** TASK OBJECTIVE **
Copy every one of the records below word for word, keeping each line in its original order.

════════════════════

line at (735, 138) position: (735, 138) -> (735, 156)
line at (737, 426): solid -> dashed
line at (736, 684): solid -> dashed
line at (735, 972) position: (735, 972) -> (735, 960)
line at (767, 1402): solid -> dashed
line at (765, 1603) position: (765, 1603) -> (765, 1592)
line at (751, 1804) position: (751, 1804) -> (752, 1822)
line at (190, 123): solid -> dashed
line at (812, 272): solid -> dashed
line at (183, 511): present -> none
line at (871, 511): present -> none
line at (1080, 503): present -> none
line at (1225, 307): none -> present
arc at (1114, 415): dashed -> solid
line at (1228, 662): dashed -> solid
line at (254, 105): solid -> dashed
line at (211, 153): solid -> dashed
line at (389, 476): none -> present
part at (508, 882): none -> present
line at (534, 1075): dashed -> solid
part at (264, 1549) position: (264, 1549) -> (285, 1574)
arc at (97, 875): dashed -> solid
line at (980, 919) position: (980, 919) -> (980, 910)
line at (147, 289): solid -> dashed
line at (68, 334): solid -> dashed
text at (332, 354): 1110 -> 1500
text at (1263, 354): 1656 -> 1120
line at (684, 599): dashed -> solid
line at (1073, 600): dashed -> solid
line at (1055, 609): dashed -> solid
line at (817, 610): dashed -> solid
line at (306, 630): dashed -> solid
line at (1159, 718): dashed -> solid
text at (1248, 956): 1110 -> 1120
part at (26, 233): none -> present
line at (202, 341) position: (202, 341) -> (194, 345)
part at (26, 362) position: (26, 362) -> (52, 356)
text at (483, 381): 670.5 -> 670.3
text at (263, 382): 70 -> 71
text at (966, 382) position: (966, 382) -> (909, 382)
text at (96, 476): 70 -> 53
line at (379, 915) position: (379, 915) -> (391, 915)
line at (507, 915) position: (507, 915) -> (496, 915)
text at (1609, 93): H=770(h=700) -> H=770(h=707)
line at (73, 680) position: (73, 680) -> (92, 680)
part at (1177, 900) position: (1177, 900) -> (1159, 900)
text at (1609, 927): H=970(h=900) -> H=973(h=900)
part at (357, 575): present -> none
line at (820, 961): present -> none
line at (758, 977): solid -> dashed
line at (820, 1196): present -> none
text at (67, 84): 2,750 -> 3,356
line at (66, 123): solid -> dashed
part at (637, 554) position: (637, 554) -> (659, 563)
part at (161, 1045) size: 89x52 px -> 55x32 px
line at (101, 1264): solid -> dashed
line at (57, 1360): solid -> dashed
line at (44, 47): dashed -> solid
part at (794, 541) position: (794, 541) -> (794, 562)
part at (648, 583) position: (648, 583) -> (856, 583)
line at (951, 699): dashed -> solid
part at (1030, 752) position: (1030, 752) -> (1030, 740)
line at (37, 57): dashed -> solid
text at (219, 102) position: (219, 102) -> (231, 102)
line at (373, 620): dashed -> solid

════════════════════

** RESULT **
line at (735, 138) position: (735, 138) -> (735, 156)
line at (737, 426): solid -> dashed
line at (736, 684): solid -> dashed
line at (735, 972) position: (735, 972) -> (735, 960)
line at (767, 1402): solid -> dashed
line at (765, 1603) position: (765, 1603) -> (765, 1592)
line at (751, 1804) position: (751, 1804) -> (752, 1822)
line at (190, 123): solid -> dashed
line at (812, 272): solid -> dashed
line at (183, 511): present -> none
line at (871, 511): present -> none
line at (1080, 503): present -> none
line at (1225, 307): none -> present
arc at (1114, 415): dashed -> solid
line at (1228, 662): dashed -> solid
line at (254, 105): solid -> dashed
line at (211, 153): solid -> dashed
line at (389, 476): none -> present
part at (508, 882): none -> present
line at (534, 1075): dashed -> solid
part at (264, 1549) position: (264, 1549) -> (285, 1574)
arc at (97, 875): dashed -> solid
line at (980, 919) position: (980, 919) -> (980, 910)
line at (147, 289): solid -> dashed
line at (68, 334): solid -> dashed
text at (332, 354): 1110 -> 1500
text at (1263, 354): 1656 -> 1120
line at (684, 599): dashed -> solid
line at (1073, 600): dashed -> solid
line at (1055, 609): dashed -> solid
line at (817, 610): dashed -> solid
line at (306, 630): dashed -> solid
line at (1159, 718): dashed -> solid
text at (1248, 956): 1110 -> 1120
part at (26, 233): none -> present
line at (202, 341) position: (202, 341) -> (194, 345)
part at (26, 362) position: (26, 362) -> (52, 356)
text at (483, 381): 670.5 -> 670.3
text at (263, 382): 70 -> 71
text at (966, 382) position: (966, 382) -> (909, 382)
text at (96, 476): 70 -> 53
line at (379, 915) position: (379, 915) -> (391, 915)
line at (507, 915) position: (507, 915) -> (496, 915)
text at (1609, 93): H=770(h=700) -> H=770(h=707)
line at (73, 680) position: (73, 680) -> (92, 680)
part at (1177, 900) position: (1177, 900) -> (1159, 900)
text at (1609, 927): H=970(h=900) -> H=973(h=900)
part at (357, 575): present -> none
line at (820, 961): present -> none
line at (758, 977): solid -> dashed
line at (820, 1196): present -> none
text at (67, 84): 2,750 -> 3,356
line at (66, 123): solid -> dashed
part at (637, 554) position: (637, 554) -> (659, 563)
part at (161, 1045) size: 89x52 px -> 55x32 px
line at (101, 1264): solid -> dashed
line at (57, 1360): solid -> dashed
line at (44, 47): dashed -> solid
part at (794, 541) position: (794, 541) -> (794, 562)
part at (648, 583) position: (648, 583) -> (856, 583)
line at (951, 699): dashed -> solid
part at (1030, 752) position: (1030, 752) -> (1030, 740)
line at (37, 57): dashed -> solid
text at (219, 102) position: (219, 102) -> (231, 102)
line at (373, 620): dashed -> solid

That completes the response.